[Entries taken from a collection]
^^^^^^^^^^^^^^^^
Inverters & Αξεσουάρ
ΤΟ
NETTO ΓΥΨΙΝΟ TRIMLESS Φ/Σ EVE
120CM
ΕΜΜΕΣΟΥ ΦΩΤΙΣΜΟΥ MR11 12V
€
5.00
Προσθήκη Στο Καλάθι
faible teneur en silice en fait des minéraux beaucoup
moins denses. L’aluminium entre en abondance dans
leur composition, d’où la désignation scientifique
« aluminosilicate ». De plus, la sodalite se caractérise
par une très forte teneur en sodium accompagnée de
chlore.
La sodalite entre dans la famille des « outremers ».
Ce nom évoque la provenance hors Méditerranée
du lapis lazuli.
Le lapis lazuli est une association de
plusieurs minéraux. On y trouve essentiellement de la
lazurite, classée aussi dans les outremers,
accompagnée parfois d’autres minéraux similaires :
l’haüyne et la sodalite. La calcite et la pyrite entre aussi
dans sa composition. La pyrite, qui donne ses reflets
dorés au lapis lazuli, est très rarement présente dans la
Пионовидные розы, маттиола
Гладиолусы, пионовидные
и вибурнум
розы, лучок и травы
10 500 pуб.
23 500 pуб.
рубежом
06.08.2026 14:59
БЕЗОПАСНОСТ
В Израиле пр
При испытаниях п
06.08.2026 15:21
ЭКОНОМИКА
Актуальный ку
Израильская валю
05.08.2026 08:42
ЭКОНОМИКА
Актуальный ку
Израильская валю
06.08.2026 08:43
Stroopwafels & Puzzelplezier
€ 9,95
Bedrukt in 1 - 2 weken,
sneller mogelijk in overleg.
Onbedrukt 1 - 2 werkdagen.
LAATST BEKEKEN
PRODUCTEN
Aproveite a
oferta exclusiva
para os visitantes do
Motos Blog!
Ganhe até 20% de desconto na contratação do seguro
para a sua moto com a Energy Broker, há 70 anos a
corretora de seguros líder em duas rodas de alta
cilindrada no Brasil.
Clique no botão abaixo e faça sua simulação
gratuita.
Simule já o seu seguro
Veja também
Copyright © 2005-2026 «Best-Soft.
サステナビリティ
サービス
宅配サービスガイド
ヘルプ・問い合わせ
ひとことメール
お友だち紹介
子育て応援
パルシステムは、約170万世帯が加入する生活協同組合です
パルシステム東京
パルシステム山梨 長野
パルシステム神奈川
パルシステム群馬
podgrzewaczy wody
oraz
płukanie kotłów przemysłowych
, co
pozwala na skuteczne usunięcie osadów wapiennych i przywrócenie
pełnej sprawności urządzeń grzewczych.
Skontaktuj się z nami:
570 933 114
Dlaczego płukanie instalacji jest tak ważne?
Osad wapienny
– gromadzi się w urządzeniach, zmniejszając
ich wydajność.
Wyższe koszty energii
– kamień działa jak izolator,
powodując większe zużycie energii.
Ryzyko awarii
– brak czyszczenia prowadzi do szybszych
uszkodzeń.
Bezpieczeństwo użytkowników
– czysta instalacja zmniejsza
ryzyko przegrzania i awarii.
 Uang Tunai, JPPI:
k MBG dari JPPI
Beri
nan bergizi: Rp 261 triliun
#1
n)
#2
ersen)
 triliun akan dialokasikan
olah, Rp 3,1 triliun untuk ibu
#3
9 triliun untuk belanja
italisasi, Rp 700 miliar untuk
^^^^^^^^^^^^^^^^
Try it: Each line from the one containing "k MBG dari JPPI" to the final line above should be written out exactly; please omit the others.

Your response:
k MBG dari JPPI
Beri
nan bergizi: Rp 261 triliun
#1
n)
#2
ersen)
 triliun akan dialokasikan
olah, Rp 3,1 triliun untuk ibu
#3
9 triliun untuk belanja
italisasi, Rp 700 miliar untuk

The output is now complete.